A "Closeted" CD may be defined as a CDer who feels the yearning to go out, but FEAR and "Common sense" prevents him from doing so. But there are also PRIVATE CDers we differ from closet CDers in that there is no yearning, drive or urge to fo out. We consider CDing as one of the things we do in private such as Taking a bath, brushing our teeth or jerking off. We feel no need to "share" CDing with others any more than those other "private" activities. There is a big difference between being closeted and being private. A truly private CDer should not be pressured into going out dressed, as it does not involve the reasons that he is personally CDing for. A closeted type, however may benifit from it.
I was deeply closeted until 2005. That is when my CDing came back BIG TIME. I also got the urge to go out dressed. I was very afraid that I would be spotted but so I first looked for a CD group. I found the Dallas Tri-Ess Chapter. They were having a convention here last year and I signed up. In my case it made it easier to go out since I would be among others like myself. Once I saw that some people did notice but did not care, or did not take notice of me, I started to relax. I also found what others had said about shopping in drab and found that the SA's and clerks could care less who I was buying the items for. I have sense gone out solo and found that most people don't care as long as you are not trying to attact attention or act nervious.

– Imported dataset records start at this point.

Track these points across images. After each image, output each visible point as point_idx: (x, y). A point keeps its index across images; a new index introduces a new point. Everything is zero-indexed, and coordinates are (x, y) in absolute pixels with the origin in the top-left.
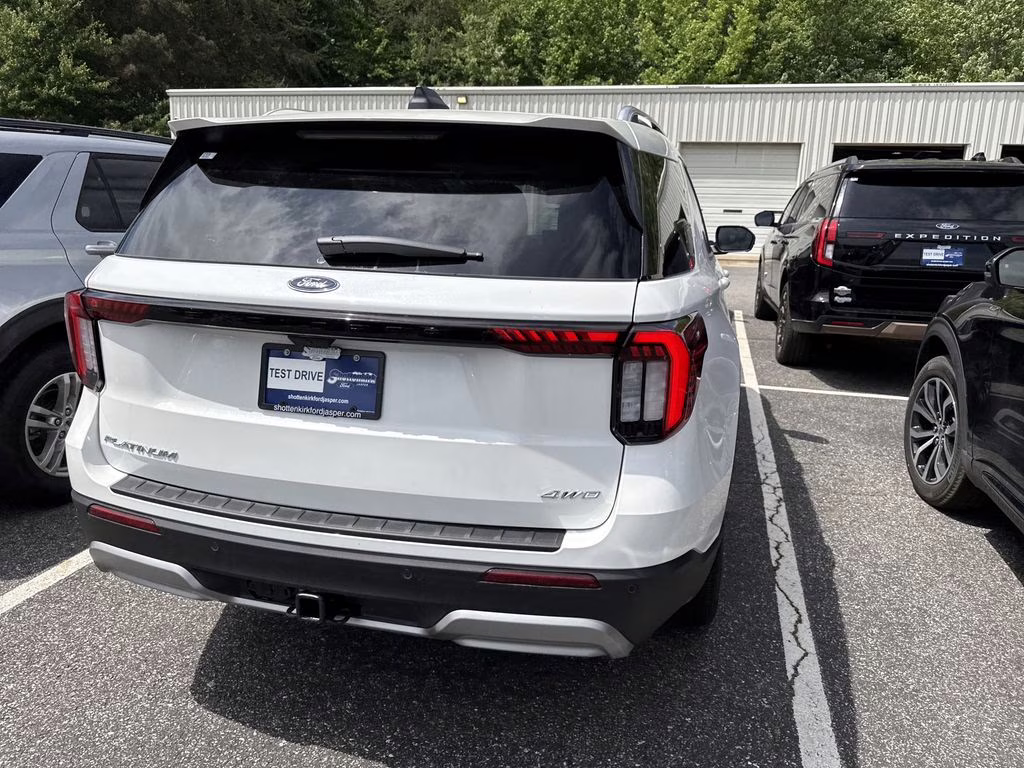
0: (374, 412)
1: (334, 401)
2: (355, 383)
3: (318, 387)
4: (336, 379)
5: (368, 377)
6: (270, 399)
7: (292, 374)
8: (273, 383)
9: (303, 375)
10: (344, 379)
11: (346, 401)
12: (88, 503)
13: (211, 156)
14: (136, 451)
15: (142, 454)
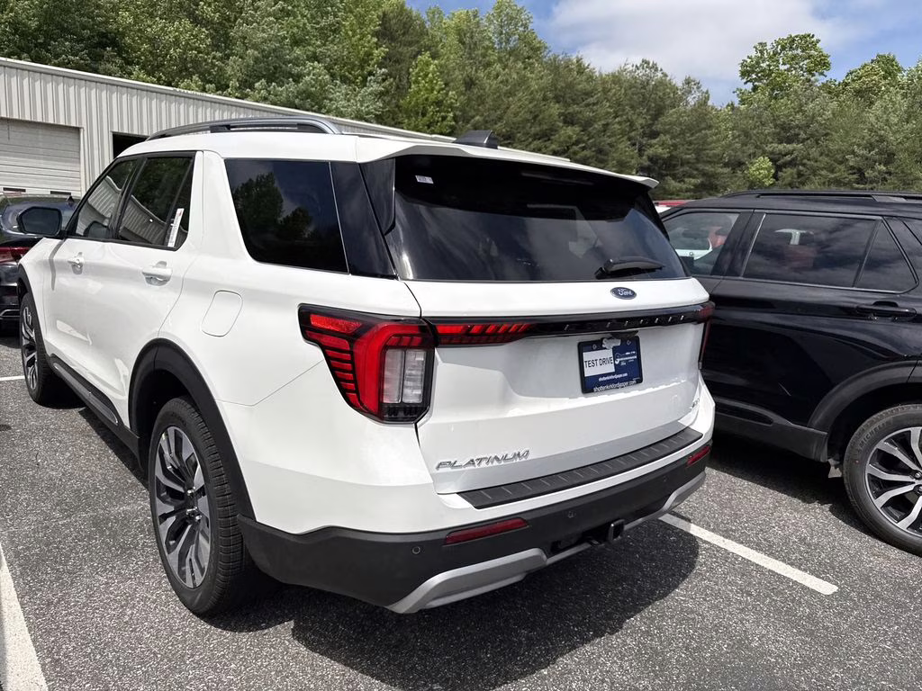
0: (639, 378)
1: (621, 376)
2: (628, 360)
3: (610, 368)
4: (618, 360)
5: (634, 355)
7: (598, 362)
8: (589, 372)
9: (604, 361)
10: (622, 359)
12: (443, 535)
13: (429, 180)
14: (484, 464)
15: (490, 464)
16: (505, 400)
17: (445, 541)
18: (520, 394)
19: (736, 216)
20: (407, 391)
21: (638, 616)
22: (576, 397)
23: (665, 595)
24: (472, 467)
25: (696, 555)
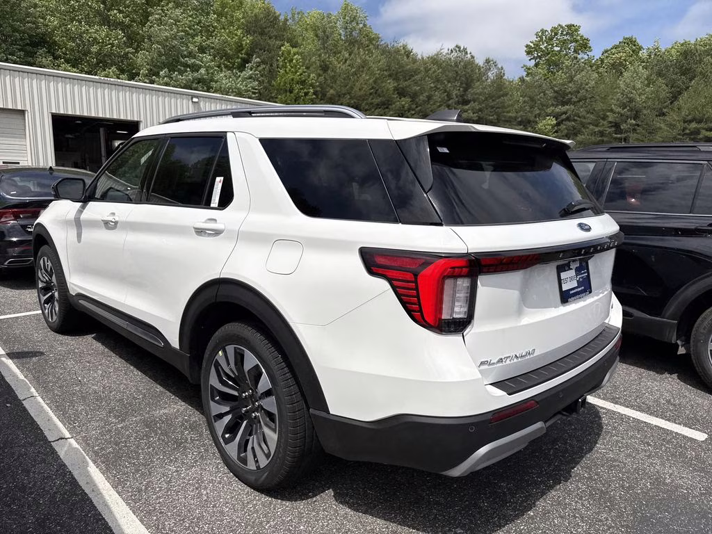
0: (590, 290)
1: (581, 289)
2: (583, 277)
3: (576, 283)
4: (579, 277)
5: (586, 272)
6: (565, 297)
7: (568, 279)
8: (565, 287)
9: (571, 279)
12: (490, 417)
13: (446, 150)
14: (508, 362)
15: (512, 361)
16: (519, 313)
17: (490, 421)
18: (528, 307)
19: (593, 165)
20: (456, 309)
21: (579, 466)
22: (558, 307)
23: (591, 449)
24: (501, 364)
25: (600, 418)
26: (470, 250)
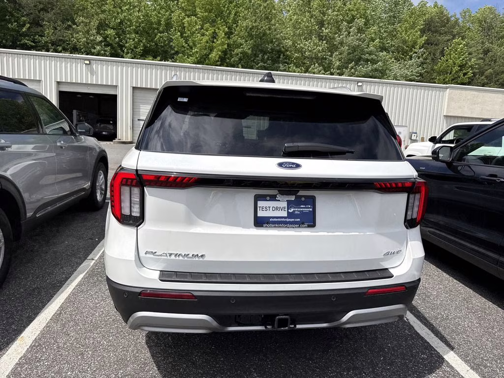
0: (312, 224)
1: (293, 220)
2: (302, 211)
3: (285, 214)
4: (292, 210)
5: (308, 208)
6: (260, 222)
7: (271, 208)
8: (260, 214)
9: (277, 209)
10: (296, 209)
11: (299, 220)
12: (139, 290)
13: (186, 100)
14: (173, 257)
15: (177, 258)
17: (140, 294)
20: (133, 209)
26: (139, 167)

After months of planning I left the closet a year ago supported by a group in Atlanta. Since then I've increasingly accepted myself and had just one unpleasant incident. I've now flown in Australia en femme and plan on doing so again soon. I do NOT pass but dress presentably and age appropriate.
My comments:
Do not feel it is wrong to stay in the closet for all sorts of reasons if that satisfies your needs.
If you want to venture out of the closet take the advice of those who have gone before you ... it can be scary and it will take you time to build up confidence. Progress at your own pace and enjoy.
Michelle (Oz)
To me i.m starting to feel as though Mindi and Him are different people. we are the same person working towards a greater goal.
now i am working on having the confidence to be able to express this to the people around me. nothing has frightened me, excited me, and well festered in my head this much. the feels are there, and i think that it is time soon, for me to express ourselves in the manner see fit. no not as Multiple personality disorder, or something else. but as the complete and whole yin yang.
thank you for this post. it was very enlightening to hear everyone else's thoughts.